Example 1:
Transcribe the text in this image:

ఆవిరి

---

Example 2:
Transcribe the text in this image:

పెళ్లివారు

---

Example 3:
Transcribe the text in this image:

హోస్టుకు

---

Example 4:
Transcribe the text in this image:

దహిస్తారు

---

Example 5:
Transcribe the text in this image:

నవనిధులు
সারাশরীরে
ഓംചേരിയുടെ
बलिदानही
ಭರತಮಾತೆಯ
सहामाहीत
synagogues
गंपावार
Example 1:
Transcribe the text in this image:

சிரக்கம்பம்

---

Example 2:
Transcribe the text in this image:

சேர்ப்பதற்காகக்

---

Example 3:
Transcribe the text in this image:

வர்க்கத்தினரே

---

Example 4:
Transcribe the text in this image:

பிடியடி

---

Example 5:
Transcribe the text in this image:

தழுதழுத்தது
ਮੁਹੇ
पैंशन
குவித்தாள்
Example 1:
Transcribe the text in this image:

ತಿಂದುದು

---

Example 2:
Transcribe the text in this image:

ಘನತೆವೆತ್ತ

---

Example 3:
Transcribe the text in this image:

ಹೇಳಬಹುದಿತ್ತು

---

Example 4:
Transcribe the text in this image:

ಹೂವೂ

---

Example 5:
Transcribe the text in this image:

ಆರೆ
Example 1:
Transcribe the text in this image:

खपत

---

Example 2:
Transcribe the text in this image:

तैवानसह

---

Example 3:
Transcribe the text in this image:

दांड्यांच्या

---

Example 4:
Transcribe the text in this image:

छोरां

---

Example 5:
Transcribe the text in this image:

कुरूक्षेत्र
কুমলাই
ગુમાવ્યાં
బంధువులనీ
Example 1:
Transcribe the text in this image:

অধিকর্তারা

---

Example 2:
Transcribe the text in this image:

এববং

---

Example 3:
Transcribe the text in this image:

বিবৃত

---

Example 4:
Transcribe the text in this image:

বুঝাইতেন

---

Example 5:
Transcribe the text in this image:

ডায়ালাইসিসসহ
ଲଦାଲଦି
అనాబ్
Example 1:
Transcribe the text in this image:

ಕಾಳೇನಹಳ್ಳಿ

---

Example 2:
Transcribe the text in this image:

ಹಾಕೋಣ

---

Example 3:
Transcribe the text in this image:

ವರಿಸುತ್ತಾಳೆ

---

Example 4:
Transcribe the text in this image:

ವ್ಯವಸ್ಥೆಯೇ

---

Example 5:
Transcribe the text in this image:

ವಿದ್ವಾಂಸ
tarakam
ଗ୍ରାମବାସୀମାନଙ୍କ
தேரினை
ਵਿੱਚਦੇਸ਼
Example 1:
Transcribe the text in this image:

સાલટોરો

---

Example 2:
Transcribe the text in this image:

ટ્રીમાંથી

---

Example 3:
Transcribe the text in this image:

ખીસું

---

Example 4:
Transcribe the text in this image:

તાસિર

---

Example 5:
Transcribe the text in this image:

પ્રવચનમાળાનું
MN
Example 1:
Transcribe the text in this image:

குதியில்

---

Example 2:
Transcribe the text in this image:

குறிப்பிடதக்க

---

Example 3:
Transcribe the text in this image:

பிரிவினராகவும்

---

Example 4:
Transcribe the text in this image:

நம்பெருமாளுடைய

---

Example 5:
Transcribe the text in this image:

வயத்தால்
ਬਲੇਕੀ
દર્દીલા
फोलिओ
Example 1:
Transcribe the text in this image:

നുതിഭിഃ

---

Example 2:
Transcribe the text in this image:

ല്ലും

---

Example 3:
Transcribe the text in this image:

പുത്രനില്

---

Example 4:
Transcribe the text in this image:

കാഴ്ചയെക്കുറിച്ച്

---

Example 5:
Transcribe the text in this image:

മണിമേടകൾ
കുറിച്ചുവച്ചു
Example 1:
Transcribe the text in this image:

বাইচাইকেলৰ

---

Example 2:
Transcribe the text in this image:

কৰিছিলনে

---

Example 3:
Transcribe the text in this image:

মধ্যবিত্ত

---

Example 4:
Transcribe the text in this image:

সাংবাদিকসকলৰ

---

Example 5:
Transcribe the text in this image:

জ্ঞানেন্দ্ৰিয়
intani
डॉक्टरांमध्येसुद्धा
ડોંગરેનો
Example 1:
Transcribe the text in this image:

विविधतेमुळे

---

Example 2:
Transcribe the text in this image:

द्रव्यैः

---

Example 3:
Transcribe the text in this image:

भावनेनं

◆ ◆ ◆ ◆ ◆

* **Instructions to follow**
Reproduce the entries above in full, so that each one reads exactly as before.

* **Problem solution**
Example 1:
Transcribe the text in this image:

ఆవిరి

---

Example 2:
Transcribe the text in this image:

పెళ్లివారు

---

Example 3:
Transcribe the text in this image:

హోస్టుకు

---

Example 4:
Transcribe the text in this image:

దహిస్తారు

---

Example 5:
Transcribe the text in this image:

నవనిధులు
সারাশরীরে
ഓംചേരിയുടെ
बलिदानही
ಭರತಮಾತೆಯ
सहामाहीत
synagogues
गंपावार
Example 1:
Transcribe the text in this image:

சிரக்கம்பம்

---

Example 2:
Transcribe the text in this image:

சேர்ப்பதற்காகக்

---

Example 3:
Transcribe the text in this image:

வர்க்கத்தினரே

---

Example 4:
Transcribe the text in this image:

பிடியடி

---

Example 5:
Transcribe the text in this image:

தழுதழுத்தது
ਮੁਹੇ
पैंशन
குவித்தாள்
Example 1:
Transcribe the text in this image:

ತಿಂದುದು

---

Example 2:
Transcribe the text in this image:

ಘನತೆವೆತ್ತ

---

Example 3:
Transcribe the text in this image:

ಹೇಳಬಹುದಿತ್ತು

---

Example 4:
Transcribe the text in this image:

ಹೂವೂ

---

Example 5:
Transcribe the text in this image:

ಆರೆ
Example 1:
Transcribe the text in this image:

खपत

---

Example 2:
Transcribe the text in this image:

तैवानसह

---

Example 3:
Transcribe the text in this image:

दांड्यांच्या

---

Example 4:
Transcribe the text in this image:

छोरां

---

Example 5:
Transcribe the text in this image:

कुरूक्षेत्र
কুমলাই
ગુમાવ્યાં
బంధువులనీ
Example 1:
Transcribe the text in this image:

অধিকর্তারা

---

Example 2:
Transcribe the text in this image:

এববং

---

Example 3:
Transcribe the text in this image:

বিবৃত

---

Example 4:
Transcribe the text in this image:

বুঝাইতেন

---

Example 5:
Transcribe the text in this image:

ডায়ালাইসিসসহ
ଲଦାଲଦି
అనాబ్
Example 1:
Transcribe the text in this image:

ಕಾಳೇನಹಳ್ಳಿ

---

Example 2:
Transcribe the text in this image:

ಹಾಕೋಣ

---

Example 3:
Transcribe the text in this image:

ವರಿಸುತ್ತಾಳೆ

---

Example 4:
Transcribe the text in this image:

ವ್ಯವಸ್ಥೆಯೇ

---

Example 5:
Transcribe the text in this image:

ವಿದ್ವಾಂಸ
tarakam
ଗ୍ରାମବାସୀମାନଙ୍କ
தேரினை
ਵਿੱਚਦੇਸ਼
Example 1:
Transcribe the text in this image:

સાલટોરો

---

Example 2:
Transcribe the text in this image:

ટ્રીમાંથી

---

Example 3:
Transcribe the text in this image:

ખીસું

---

Example 4:
Transcribe the text in this image:

તાસિર

---

Example 5:
Transcribe the text in this image:

પ્રવચનમાળાનું
MN
Example 1:
Transcribe the text in this image:

குதியில்

---

Example 2:
Transcribe the text in this image:

குறிப்பிடதக்க

---

Example 3:
Transcribe the text in this image:

பிரிவினராகவும்

---

Example 4:
Transcribe the text in this image:

நம்பெருமாளுடைய

---

Example 5:
Transcribe the text in this image:

வயத்தால்
ਬਲੇਕੀ
દર્દીલા
फोलिओ
Example 1:
Transcribe the text in this image:

നുതിഭിഃ

---

Example 2:
Transcribe the text in this image:

ല്ലും

---

Example 3:
Transcribe the text in this image:

പുത്രനില്

---

Example 4:
Transcribe the text in this image:

കാഴ്ചയെക്കുറിച്ച്

---

Example 5:
Transcribe the text in this image:

മണിമേടകൾ
കുറിച്ചുവച്ചു
Example 1:
Transcribe the text in this image:

বাইচাইকেলৰ

---

Example 2:
Transcribe the text in this image:

কৰিছিলনে

---

Example 3:
Transcribe the text in this image:

মধ্যবিত্ত

---

Example 4:
Transcribe the text in this image:

সাংবাদিকসকলৰ

---

Example 5:
Transcribe the text in this image:

জ্ঞানেন্দ্ৰিয়
intani
डॉक्टरांमध्येसुद्धा
ડોંગરેનો
Example 1:
Transcribe the text in this image:

विविधतेमुळे

---

Example 2:
Transcribe the text in this image:

द्रव्यैः

---

Example 3:
Transcribe the text in this image:

भावनेनं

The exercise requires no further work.